Une catégorie originale

     Cette catégorie incarne sans doute mieux que toutes les autres le renouvellement de l’idée de patrimoine au XXe siècle. En effet, qu’est-ce qui, à première vue pouvait paraitre plus éloigné des châteaux et des églises que les usines et les puits de mine? Les premiers sont des lieux de prestige et de pouvoir (aristocratique et religieux), des lieux construits et occupés par des élites. A l’inverse, lieux de l’industrie ont une fonction purement productive sont destinés au travail ; ils sont associés au labeur, voire à la souffrance. Certes, les lieux de production industrielle sont aussi associés à des personnages de pouvoir (les patrons), mais ils restent avant tout rattachés aux ouvriers.

     Il n’était pas écrit que les usines deviendraient un jour du patrimoine. Alors que les édifices précédemment évoqués devaient aussi, par leurs formes, plaire à l’oeil, ce n’était pas le cas de la majorité des usines. L’architecture industrielle des XIXe et XXe siècles utilise des matériaux inédits: le fer, la fonte, le verre, parfois la brique. On se souvient que plusieurs bâtiments de ce style furent détruits (les Halles de Paris) ou faillirent l’être (la gare d’Orsay).

Thématique: les Halles de Paris 

     Ce qui a été décisif, ce fut le fait que les Français changèrent de regard sur ces lieux. Cela résulte d’un travail de pédagogie entrepris notamment par des bénévoles. Des initiatives timidement amorcées dans les années 1980 ont contribué à changer le regard des Français sur l’industrie. Par exemple à Lille, une ancienne filature a été réaffectée en HLM.

     Cela a donné une image positive à un lieu autrefois associé au travail, et contribué à normaliser cette architecture.

 

Un patrimoine né d’un traumatisme

    Le point de départ fut la création de l’écomusée du Creusot dans les années 1970. Cette région de Bourgogne est marquée par l’industrie depuis le XIXe siècle, dans son paysage comme dans son identité. Elle fut la première en France à être marquée par le phénomène de la désindustrialisation, qui a pris l’ampleur, au Creusot, d’un véritable traumatisme après la fermeture en 1984 du principal groupe métallurgique qui s’y était installé.

    L’écomusée devait permettre de sauvegarder les traces de la civilisation industrielle au travers la conservation d’objets, de techniques, de souvenirs.
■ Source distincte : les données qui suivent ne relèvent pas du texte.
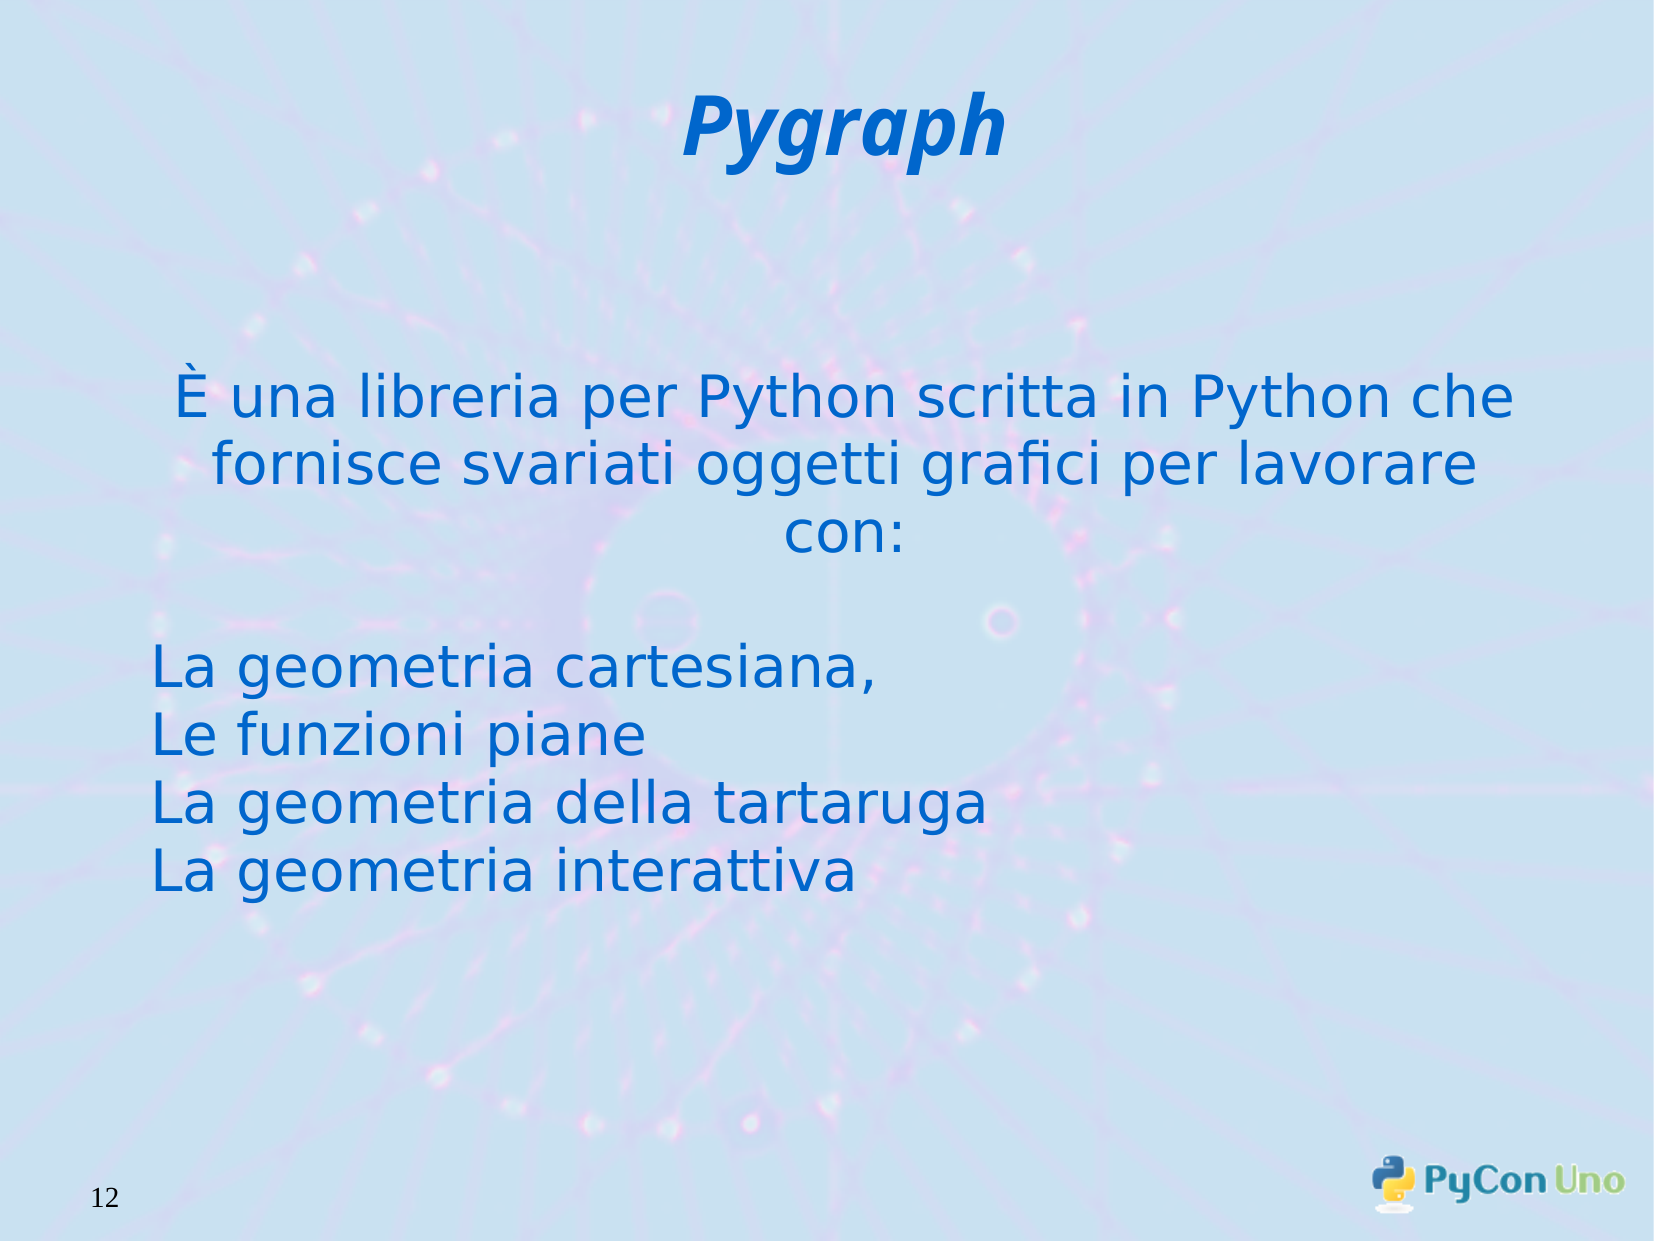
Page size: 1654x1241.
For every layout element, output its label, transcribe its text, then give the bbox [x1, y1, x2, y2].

title Pygraph [139, 19, 1552, 227]
picture [0, 0, 1654, 1241]
subtitle È una libreria per Python scritta in Python che fornisce svariati oggetti grafici per lavorare con: La geometria cartesiana, Le funzioni piane La geometria della tartaruga La geometria interattiva [150, 282, 1541, 1064]
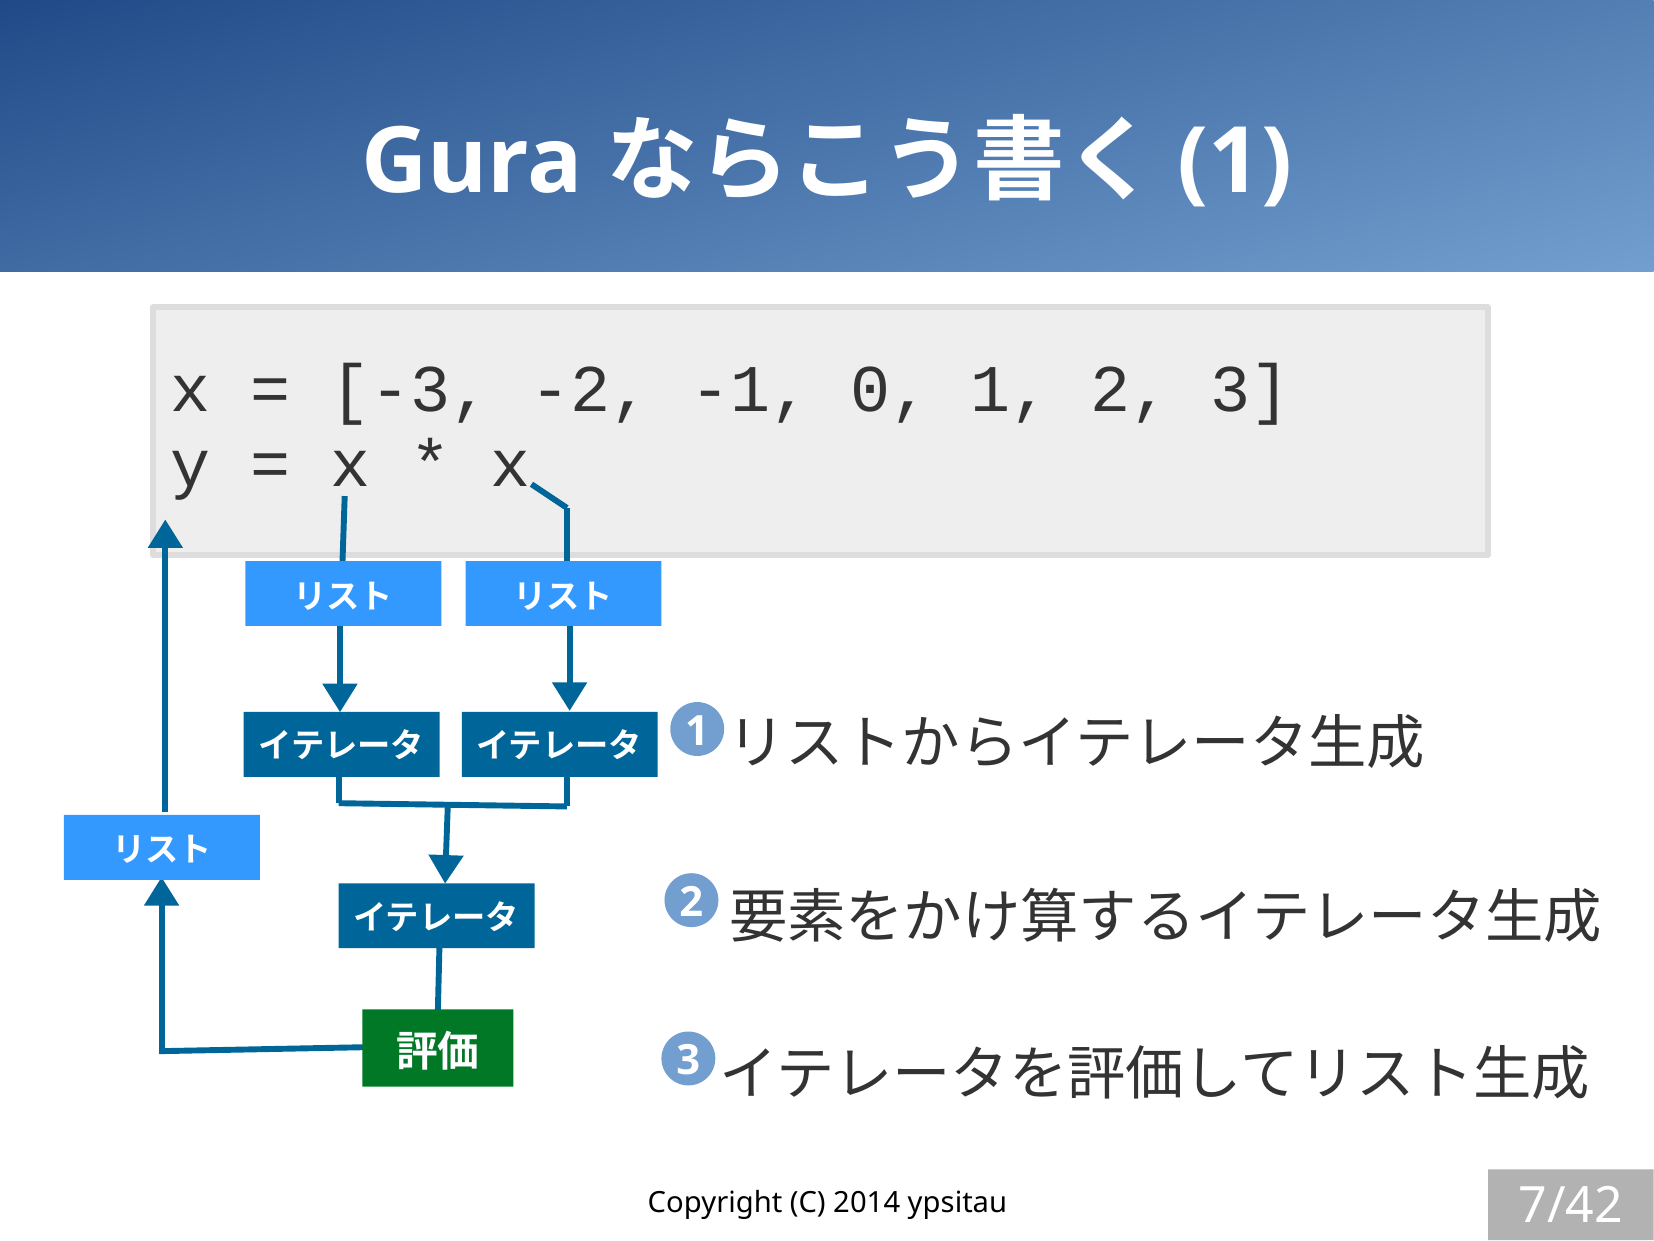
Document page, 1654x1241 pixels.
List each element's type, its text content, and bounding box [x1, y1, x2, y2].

text_box 1 [670, 702, 725, 756]
text_box リスト [465, 561, 662, 626]
text_box リストからイテレータ生成 [712, 688, 1441, 792]
text_box イテレータ [461, 711, 658, 777]
text_box 2 [664, 873, 719, 928]
text_box イテレータ [338, 883, 535, 949]
text_box 要素をかけ算するイテレータ生成 [714, 862, 1619, 965]
text_box イテレータを評価してリスト生成 [704, 1019, 1608, 1123]
text_box x = [-3, -2, -1, 0, 1, 2, 3] y = x * x [153, 307, 1488, 556]
text_box リスト [63, 814, 260, 880]
title Gura ならこう書く (1) [82, 49, 1571, 257]
text_box 3 [661, 1031, 716, 1086]
text_box 評価 [362, 1009, 514, 1087]
text_box イテレータ [243, 711, 440, 777]
text_box リスト [245, 561, 442, 626]
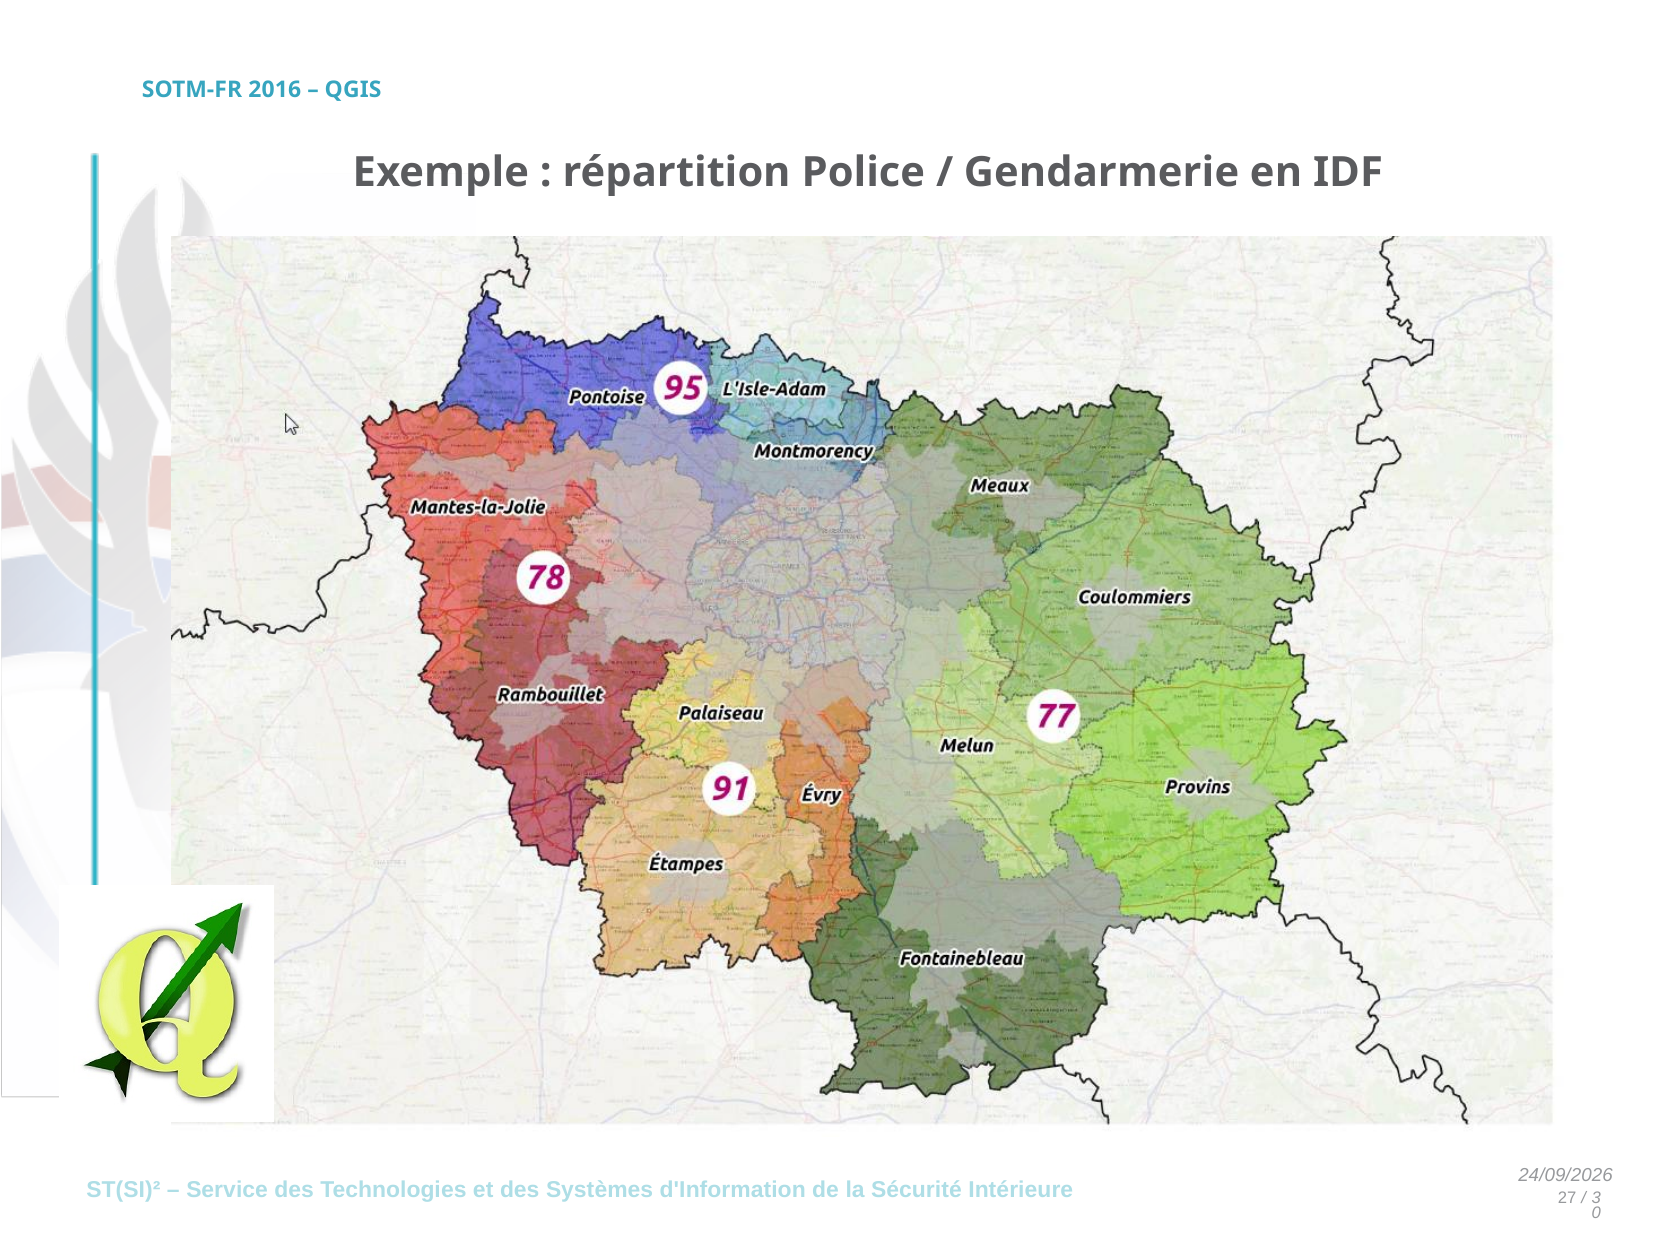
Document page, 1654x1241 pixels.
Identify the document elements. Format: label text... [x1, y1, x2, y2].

     De manière générale, l’existence du patrimoine industriel est fortement liée au drame qu’est la désindustrialisation. Les édifices et des sites de l’industrie n’ont acquis une valeur aux yeux des Français qu’au moment où ils ont manqué de disparaitre (cela avait été le cas pour les vieux quartiers, pour les Halles de Paris ou la gare d’Orsay). On peut même remonter aux moulins – qui sont aussi des lieux de production – qui, lorsqu’ils ont été mis massivement à l’arrêt dans les années 1950 et 1960, avaient suscité un sentiment nostalgique.

 

Un patrimoine lié à des mémoires douloureuses

     La mobilisation d’anciens ouvriers a été fondamentale dans la sauvegarde des lieux de l’industrie. Même si des universitaires et des spécialistes de patrimoine se sont intéressés à l’industrie depuis le XIXe siècle, leurs travaux n’avaient pas eu beaucoup d’écho. La reconnaissance est venue du terrain.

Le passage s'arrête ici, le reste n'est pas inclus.